_Задание к выполнению:_ Продолжите приведённый ниже отрывок об исследованиях Поллока и судьбе капитализма, начав сразу после его последнего предложения.

*** Текст для чтения

Из упомянутых исследований Поллока следовал, в частности, вывод, что капитализм, описанный классической политической экономией, вслед за которой шел Маркс, подвергался в XX веке довольно серьезной метаморфозе, становясь во все большей степени государственным, то есть управляемым, капитализмом. Во времена Кейнса, провозгласившего «конец laissez-faire[112]», чисто экономическое содержание этого вывода не произвело, правда, никакой сенсации, но он имел немалое значение с точки зрения предпринятой во Франкфуртской школе модернизации марксизма, поскольку означал очередное сомнение в убеждении о второстепенности «надстройки» по отношению к экономическому «базису». Впрочем, ему сопутствовало предположение, что истинность тезиса о примате экономики исторически ограничена, а экономия должна непременно быть политической, поскольку экономические отношения являются все более отношениями власти. Однако, что еще важнее, из этих исследований следовал также вывод, что в будущем, которое возможно предвидеть, капитализм будет сам справляться со своими трудностями, в которых ортодоксальные марксисты привыкли видеть предвестие его скорого краха.

******
*** Данные для анализа

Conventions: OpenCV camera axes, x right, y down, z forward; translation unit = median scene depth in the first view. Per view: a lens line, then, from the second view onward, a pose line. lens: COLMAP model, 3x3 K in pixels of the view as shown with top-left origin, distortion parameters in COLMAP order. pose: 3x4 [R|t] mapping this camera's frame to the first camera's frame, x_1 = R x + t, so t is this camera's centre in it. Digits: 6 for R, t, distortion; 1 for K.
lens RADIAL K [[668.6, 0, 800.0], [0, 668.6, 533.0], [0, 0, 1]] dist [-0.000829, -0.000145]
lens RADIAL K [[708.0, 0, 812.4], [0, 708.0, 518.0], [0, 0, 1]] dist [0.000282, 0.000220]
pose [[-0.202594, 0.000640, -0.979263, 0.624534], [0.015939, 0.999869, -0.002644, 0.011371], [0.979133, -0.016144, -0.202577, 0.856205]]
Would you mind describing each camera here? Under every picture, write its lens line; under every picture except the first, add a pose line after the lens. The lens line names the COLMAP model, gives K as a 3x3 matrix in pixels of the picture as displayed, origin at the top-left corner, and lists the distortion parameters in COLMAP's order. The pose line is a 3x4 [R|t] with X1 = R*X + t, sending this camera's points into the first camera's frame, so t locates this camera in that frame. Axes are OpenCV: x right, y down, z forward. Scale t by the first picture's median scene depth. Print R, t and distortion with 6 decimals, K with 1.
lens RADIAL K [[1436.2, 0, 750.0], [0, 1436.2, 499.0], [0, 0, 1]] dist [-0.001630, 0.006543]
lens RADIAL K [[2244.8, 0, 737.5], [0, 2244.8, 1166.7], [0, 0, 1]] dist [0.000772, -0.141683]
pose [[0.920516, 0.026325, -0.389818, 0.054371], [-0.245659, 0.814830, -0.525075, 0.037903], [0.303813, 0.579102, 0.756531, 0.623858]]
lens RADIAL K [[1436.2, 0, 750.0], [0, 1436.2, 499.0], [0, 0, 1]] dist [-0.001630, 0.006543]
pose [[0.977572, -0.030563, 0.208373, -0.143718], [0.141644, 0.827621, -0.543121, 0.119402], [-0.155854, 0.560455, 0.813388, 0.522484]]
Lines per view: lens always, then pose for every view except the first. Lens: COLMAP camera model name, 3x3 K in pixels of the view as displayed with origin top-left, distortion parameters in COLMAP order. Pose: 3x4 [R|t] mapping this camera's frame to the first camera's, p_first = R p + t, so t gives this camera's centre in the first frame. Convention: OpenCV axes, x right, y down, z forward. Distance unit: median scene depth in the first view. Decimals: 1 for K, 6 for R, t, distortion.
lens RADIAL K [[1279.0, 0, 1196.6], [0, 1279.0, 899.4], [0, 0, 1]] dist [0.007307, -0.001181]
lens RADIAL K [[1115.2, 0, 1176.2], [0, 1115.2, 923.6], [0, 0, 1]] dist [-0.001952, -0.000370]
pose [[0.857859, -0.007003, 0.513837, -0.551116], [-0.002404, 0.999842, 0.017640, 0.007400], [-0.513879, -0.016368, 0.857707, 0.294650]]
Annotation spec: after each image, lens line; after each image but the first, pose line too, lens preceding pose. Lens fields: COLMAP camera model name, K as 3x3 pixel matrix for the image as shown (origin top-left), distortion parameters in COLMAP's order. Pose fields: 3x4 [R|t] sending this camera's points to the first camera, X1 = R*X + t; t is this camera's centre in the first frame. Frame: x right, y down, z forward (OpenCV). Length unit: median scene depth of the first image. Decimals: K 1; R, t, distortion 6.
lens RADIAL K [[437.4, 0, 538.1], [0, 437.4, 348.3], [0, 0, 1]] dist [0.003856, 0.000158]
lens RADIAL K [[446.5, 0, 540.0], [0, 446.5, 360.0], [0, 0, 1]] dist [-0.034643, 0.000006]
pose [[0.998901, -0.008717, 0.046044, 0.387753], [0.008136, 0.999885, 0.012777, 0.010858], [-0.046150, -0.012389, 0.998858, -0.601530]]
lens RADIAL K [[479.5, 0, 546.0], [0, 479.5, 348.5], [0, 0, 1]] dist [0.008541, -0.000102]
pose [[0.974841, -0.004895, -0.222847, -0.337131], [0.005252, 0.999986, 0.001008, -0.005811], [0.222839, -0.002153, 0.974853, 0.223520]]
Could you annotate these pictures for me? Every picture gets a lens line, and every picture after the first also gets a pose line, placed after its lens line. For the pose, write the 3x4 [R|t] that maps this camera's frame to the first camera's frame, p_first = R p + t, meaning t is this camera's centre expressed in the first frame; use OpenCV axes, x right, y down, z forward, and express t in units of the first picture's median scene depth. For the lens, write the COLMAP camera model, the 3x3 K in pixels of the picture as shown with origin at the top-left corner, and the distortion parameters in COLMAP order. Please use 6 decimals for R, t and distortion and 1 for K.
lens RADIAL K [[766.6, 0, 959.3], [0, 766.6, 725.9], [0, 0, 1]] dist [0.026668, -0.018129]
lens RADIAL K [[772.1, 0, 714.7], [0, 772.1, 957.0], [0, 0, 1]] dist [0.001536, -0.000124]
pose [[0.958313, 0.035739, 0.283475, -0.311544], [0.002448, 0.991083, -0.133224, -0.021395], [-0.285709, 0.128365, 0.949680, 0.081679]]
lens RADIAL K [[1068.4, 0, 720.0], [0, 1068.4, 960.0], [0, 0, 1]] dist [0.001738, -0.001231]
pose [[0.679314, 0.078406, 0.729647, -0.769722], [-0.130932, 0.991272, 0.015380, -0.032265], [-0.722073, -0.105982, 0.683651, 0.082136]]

******

_Ответ на задание:_
Вообще характерно, что Франкфуртская школа занималась не столько слабыми местами капиталистической системы, сколько его дьявольской, по ее мнению, силой, которая проявляется, с одной стороны, во все лучшем удовлетворении материальных потребностей, а с другой – во все более эффективном лишении членов общества дееспособности. В этом контексте она поставила проблему культуры.

Проблематику критической теории культуры мы здесь не будем подробно рассматривать, поскольку речь идет об огромном разнообразии материала, к которому относятся среди прочего труды по социологии литературы, многочисленные критико- и историко-литературные работы и работы по эстетике, а также, например, музыковедческие исследования Адорно. Отдельной темой является, без сомнения, выдающееся творчество Вальтера Беньямина[113]. Нам здесь придется ограничиться теми лишь фрагментами проблематики, которые находятся в непосредственной связи с вопросами, обсуждаемыми до сих пор, то есть прежде всего с вопросом радикальной критики современного общества.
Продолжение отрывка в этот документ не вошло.